**REQUIRED WORK:** Please pick out each line in the items below that contains the word "Календарь" and copy those lines in full. Matching is case-sensitive.

Extracted items:
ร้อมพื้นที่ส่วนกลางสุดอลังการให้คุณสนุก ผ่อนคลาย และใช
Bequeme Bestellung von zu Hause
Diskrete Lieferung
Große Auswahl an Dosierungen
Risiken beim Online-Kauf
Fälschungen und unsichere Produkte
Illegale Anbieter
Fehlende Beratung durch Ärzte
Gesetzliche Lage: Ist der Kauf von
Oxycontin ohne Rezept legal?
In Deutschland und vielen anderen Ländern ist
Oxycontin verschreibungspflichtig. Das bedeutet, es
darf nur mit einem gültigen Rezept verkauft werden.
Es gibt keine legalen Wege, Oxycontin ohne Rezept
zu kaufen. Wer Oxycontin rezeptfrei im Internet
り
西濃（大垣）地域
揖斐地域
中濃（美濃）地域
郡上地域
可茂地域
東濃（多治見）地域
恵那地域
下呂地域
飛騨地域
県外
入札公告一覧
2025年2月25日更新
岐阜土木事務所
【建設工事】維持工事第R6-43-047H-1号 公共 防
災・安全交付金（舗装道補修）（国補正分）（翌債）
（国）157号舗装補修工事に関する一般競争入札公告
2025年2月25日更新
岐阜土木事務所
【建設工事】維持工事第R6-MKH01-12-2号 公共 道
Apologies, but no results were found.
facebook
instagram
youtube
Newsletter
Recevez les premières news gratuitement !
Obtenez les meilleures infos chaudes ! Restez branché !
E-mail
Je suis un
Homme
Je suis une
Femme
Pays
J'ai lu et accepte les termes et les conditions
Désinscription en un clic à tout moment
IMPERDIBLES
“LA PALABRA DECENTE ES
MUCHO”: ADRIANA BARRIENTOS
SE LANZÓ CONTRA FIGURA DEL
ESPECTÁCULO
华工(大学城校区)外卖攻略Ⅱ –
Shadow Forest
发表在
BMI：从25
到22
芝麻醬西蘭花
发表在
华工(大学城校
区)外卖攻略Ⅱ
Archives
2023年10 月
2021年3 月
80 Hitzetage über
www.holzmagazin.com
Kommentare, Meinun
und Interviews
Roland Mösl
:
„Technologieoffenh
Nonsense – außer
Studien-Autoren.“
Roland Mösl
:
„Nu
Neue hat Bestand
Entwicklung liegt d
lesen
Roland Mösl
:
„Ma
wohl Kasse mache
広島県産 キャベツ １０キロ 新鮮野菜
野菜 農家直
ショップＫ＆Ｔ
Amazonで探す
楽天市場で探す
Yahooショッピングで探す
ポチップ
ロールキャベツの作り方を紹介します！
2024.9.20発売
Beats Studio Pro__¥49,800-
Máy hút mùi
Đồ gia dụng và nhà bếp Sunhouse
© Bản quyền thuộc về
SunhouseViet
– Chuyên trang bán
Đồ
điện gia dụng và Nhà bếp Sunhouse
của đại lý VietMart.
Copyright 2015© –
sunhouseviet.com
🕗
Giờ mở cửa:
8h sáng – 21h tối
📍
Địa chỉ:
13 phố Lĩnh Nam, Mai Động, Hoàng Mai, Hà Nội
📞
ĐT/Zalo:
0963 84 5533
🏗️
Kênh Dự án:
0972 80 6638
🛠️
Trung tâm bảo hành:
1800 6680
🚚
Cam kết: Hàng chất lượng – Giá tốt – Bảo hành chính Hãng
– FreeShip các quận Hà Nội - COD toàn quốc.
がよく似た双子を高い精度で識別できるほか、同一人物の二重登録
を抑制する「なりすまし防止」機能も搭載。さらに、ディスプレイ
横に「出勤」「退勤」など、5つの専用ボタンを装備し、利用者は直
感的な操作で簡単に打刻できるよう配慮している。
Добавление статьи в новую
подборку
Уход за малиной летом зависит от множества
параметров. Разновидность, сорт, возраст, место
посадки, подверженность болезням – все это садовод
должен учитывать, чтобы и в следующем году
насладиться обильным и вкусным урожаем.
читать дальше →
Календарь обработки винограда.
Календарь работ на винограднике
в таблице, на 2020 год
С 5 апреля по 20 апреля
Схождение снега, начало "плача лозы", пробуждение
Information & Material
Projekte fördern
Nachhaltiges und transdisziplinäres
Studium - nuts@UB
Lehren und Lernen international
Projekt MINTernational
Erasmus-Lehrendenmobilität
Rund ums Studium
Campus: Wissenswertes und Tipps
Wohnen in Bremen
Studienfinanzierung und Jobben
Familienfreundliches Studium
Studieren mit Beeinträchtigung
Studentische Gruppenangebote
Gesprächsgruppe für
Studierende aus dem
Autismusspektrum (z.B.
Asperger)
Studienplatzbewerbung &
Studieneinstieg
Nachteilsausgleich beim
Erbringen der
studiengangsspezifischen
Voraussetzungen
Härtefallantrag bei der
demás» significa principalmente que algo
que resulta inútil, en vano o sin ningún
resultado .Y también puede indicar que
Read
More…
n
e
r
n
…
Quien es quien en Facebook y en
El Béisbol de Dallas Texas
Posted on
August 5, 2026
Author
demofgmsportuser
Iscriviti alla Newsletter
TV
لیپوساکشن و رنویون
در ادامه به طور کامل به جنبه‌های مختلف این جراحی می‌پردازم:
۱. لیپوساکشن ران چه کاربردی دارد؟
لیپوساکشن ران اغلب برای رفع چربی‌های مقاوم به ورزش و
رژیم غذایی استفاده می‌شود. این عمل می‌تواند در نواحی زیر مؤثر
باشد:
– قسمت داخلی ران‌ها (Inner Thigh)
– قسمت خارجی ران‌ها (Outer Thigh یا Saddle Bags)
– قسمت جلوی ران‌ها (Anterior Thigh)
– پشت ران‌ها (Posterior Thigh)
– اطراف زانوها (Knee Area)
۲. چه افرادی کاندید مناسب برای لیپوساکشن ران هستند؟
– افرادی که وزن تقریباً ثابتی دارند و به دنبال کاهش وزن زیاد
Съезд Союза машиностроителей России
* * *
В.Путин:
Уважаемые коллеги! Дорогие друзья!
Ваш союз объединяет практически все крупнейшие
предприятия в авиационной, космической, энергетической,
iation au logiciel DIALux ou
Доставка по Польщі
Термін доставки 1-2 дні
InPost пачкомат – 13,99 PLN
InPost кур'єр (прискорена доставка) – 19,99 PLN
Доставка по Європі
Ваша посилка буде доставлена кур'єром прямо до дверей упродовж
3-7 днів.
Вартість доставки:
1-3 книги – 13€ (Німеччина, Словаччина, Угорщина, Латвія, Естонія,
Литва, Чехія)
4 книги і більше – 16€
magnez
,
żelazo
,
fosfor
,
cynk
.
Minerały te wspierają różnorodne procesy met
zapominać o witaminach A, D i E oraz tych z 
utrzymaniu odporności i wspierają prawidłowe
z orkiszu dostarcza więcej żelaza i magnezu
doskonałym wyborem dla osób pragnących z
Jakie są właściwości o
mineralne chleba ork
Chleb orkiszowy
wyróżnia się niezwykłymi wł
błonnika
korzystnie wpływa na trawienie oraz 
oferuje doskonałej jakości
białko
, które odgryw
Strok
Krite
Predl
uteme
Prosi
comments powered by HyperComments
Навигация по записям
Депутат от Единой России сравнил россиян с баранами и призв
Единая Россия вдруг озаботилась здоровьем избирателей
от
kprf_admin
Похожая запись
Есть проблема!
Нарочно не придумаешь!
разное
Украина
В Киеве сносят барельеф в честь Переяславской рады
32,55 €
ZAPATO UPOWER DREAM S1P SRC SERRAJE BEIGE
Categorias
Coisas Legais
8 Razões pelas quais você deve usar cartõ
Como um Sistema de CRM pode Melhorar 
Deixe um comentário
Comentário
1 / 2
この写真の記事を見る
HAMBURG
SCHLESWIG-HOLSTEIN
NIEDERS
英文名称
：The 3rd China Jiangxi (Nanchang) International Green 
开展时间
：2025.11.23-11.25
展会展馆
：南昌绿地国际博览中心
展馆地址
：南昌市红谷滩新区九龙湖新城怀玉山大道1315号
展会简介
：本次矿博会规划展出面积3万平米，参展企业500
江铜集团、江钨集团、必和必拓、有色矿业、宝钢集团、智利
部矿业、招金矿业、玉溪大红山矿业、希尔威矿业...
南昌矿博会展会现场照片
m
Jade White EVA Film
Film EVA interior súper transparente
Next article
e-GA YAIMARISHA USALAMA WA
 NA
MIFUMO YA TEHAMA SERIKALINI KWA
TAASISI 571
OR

**EXERCISE OUTPUT:**
Календарь обработки винограда.
Календарь работ на винограднике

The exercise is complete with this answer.